When we miss these patients in a community health setting, it presents a health equity issue in terms of access. There could be treatment options not only for patients with rare diseases or cancer but for those with chronic conditions as well. What we’ve been doing at Optum is leveraging health record information on behalf of the treating primary care and specialty providers to help identify potential clinical trial candidates in HIPAA-compliant ways. We recognize that there are gaps in the providers’ information, but in most cases the primary care physician (PCP) plays a role in discussing the clinical trial with the patient.
The importance of real-world data
There’s enough information in a patient record to at least do some electronic clinical prescreening. Then there are ways to integrate prescreening into clinical workflows so that the treating physician at a clinic or community care center is notified of potential trial-based treatment options for their patients. Hopefully, this may get some patients “off the bench” or into a cycle for further screening.
Perhaps the clinical trial could be at a nearby research center or retail location, or it could be a hybrid study in a home and virtual setting. The idea is to bring the trial medications and treatment options closer to patients while also giving providers the tools to easily connect with and onboard eligible patients.
What we’re doing is a combination of both concepts under our permitted uses with our health care providers by screening those patients and flagging them for the providers.
Making it easier to access clinical research as a care option
Where do you see the future of RWD use going in clinical trials?
Remember when it was much harder to get a referral to a specialist than it is for most patients today? We want to see that progress with getting patients into trials. We want that process to be more akin to getting a referral to a specialist.
There is a dearth of participants in clinical trials. It’s really activating the rest of the U.S. health care system to become more aware of which patients may qualify for certain trials. Here’s a case study of our work with Colonial Healthcare, a community primary care medical group with more than 30 providers and diagnostic services and specialists.
Novel methods to increase participation in clinical trials
We’ve been hearing a lot more buzz lately about external or synthetic control arms using RWD. How can this help in clinical trial processes?
I anticipate continued growth in the acceptance and adoption of RWD to support a wide range of clinical studies — from observational research to prospective studies and external control arms.
Here’s why external control arms are potentially important in rare disease. Imagine a researcher focused on developing treatments for a rare disease in the pediatric population. For a randomized control trial, they need a sufficiently large population to scan for patients who may enroll in the trial and enough patients to have the control arm.
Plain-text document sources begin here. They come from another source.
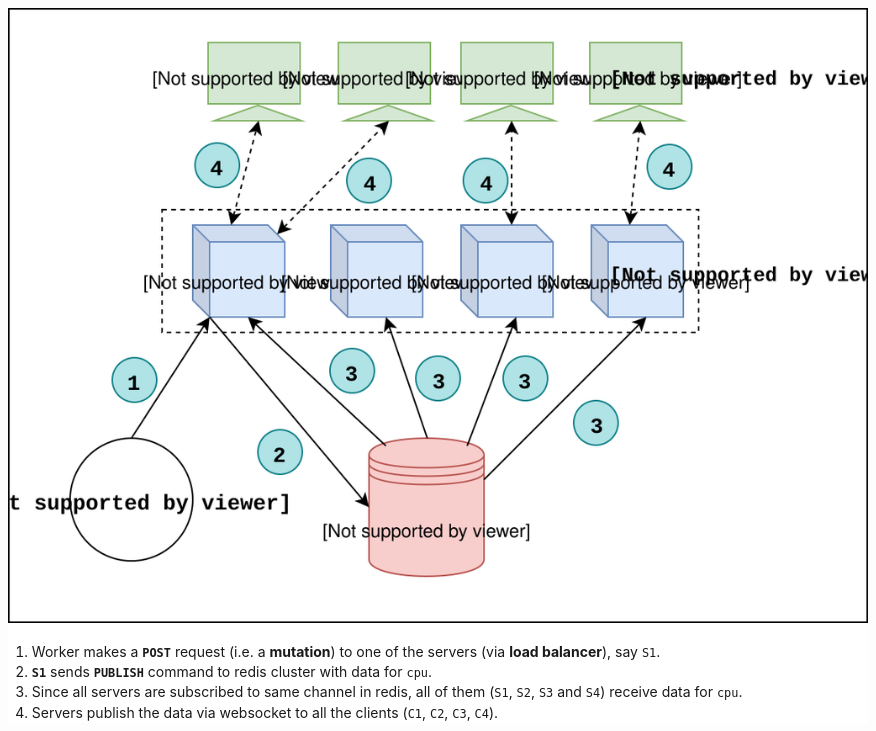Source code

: ![Request analysis](request-analysis.svg)

1. Worker makes a **`POST`** request (i.e. a **mutation**) to one of the servers (via **load balancer**), say `S1`.
2. **`S1`** sends **`PUBLISH`** command to redis cluster with data for `cpu`.
3. Since all servers are subscribed to same channel in redis, all of them (`S1`, `S2`, `S3` and `S4`) receive data for `cpu`.
4. Servers publish the data via websocket to all the clients (`C1`, `C2`, `C3`, `C4`).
Trial recruiters were already looking for a needle in a haystack, and now, within a pediatric population, they’re looking for nano needles in that haystack.
They may turn to a single-arm trial, which limits the strength of the evidence without a comparison arm. However, they can increase confidence in a single-arm trial with an external control arm, which uses real-world data to model a control group to provide a frame of reference for trial results. There is also a need to decrease our dependence on a placebo arm when the goal is to get more patients on a potentially helpful medication.
I’m feeling hopeful that the work happening at Optum and across the health care system will help increase the usage of external control arms. And our solutions may help bring more diversity and access in clinical trials through community engagement, improved data and systems for outreach, along with modernized compliance processes that protect patient privacy.